My own experience was the first car I had with larger wheels/low profile tyres was a Volvo V50 bought in April 2009. I had punctures in April 2009, April 2010, August 2012 and twice in September 2012 (it's very sad that I keep such thorough records) before selling the car in May 2013 when I took delivery of my Yeti. Since then in nearly 11 years I've had just one puncture, in January 2016. I've always lived in the same area and the only obvious variable is the wheel size/tyre profile but my experience of about one puncture a year with the Volvo and one a decade with the Yeti is consistent with the conspiracy theory that we are forced to low profile tyres to keep the tyre manufacturers in business (even before factoring in the extra cost of larger tyres compared to their smaller equivalents - last time I needed tyres it was around £40 a wheel difference).

(Just a thought but which genius thought that ruffty-tuffty off-roading 4x4s would work best out of the showroom on expensive summer low profile wheels? A triumph of marketing over common sense?)

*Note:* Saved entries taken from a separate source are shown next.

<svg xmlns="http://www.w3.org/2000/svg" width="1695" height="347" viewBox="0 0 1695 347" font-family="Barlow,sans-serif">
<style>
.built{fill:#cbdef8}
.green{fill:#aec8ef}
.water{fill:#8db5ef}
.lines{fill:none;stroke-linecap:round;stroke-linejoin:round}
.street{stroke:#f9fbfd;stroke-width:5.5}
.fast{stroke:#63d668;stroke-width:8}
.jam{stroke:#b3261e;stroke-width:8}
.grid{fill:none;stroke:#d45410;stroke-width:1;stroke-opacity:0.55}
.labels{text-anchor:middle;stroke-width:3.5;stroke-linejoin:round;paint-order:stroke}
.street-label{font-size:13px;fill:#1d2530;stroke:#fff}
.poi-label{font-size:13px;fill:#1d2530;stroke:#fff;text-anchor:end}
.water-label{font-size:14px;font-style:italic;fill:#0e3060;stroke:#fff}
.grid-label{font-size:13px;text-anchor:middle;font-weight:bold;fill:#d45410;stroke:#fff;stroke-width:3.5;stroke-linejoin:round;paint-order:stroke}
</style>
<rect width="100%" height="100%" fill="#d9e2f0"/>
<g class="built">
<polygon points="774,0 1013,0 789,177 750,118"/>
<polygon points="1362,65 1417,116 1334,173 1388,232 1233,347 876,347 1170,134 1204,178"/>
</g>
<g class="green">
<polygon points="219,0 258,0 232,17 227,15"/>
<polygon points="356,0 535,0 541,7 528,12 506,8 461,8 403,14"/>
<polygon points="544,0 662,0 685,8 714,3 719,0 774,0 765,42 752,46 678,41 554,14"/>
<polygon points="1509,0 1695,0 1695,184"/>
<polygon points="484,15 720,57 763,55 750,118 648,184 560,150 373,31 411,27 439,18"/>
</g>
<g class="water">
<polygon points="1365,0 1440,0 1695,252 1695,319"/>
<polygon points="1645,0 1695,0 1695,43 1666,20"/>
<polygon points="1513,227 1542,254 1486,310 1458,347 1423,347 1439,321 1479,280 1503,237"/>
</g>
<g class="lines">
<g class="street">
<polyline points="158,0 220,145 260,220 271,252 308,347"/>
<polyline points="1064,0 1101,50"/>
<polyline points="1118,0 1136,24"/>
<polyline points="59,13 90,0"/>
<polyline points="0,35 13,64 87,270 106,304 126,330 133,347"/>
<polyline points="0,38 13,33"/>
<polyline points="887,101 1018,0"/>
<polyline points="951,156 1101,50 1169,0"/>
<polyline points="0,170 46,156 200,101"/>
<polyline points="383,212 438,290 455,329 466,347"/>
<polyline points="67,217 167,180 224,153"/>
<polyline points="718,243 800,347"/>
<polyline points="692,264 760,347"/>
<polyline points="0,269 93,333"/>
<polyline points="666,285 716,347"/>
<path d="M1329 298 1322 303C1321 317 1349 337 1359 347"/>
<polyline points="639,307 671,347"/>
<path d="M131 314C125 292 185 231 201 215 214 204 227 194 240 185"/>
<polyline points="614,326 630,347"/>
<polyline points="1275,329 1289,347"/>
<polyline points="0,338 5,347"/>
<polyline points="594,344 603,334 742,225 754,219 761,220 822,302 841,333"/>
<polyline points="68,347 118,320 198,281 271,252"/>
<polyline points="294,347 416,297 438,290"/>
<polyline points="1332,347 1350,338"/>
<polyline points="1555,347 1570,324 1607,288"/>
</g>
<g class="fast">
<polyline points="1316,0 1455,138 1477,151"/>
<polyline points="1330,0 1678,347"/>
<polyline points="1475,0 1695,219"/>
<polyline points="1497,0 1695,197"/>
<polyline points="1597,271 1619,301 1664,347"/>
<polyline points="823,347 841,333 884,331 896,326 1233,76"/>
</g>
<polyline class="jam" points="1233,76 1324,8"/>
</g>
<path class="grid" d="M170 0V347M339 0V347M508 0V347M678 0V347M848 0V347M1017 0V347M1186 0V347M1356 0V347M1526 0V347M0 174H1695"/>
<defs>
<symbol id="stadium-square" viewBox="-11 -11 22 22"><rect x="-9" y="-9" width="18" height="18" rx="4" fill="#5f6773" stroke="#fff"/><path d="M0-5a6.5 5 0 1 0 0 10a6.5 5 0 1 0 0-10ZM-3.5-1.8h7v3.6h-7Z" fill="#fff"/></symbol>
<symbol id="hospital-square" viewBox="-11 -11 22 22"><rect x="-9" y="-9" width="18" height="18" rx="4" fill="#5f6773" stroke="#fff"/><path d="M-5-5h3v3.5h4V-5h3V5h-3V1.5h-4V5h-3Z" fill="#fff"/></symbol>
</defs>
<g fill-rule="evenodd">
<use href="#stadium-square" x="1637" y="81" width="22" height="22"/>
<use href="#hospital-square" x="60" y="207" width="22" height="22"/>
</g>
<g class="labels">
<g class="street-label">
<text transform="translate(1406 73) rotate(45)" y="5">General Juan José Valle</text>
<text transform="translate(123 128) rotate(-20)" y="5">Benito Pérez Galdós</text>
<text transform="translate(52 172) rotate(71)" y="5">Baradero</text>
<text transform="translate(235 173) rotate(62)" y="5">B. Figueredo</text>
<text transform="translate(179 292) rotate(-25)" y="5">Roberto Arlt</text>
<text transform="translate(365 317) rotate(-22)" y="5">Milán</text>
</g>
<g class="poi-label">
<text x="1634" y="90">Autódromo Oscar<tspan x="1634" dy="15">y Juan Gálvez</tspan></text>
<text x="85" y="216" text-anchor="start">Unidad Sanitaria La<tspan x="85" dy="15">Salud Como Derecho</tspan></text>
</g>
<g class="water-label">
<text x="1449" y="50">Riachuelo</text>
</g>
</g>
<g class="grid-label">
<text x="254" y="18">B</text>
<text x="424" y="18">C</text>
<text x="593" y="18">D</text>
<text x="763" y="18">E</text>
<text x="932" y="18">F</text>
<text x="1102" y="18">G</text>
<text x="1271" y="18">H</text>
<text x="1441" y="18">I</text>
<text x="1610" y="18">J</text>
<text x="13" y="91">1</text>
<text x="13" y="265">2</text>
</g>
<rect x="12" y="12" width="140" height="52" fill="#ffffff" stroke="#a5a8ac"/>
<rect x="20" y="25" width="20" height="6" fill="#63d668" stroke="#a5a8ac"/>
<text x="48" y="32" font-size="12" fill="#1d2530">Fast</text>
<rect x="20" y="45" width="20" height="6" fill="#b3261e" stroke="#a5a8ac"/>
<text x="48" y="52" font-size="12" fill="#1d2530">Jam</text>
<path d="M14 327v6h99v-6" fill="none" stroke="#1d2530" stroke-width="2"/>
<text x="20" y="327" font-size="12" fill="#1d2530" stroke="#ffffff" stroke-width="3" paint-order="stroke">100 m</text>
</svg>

Re the rufty tufty marketing point, the trouble is that you could equally argue that it was the makers who gave cars the 4x4 looks without the four wheel drivetrain. Yeti included.

 

I think the first Qashqai and Q3 were the ones that sold in big volumes as front wheel drive variants, to the extent that Audi didn't even bother with a quattro version of the regular Q2 some years later?

 

Subaru stayed true to 4wd - you could still get an underpowered 1.6 version in the standard XV range until a couple of years ago, and they are still very good offroad.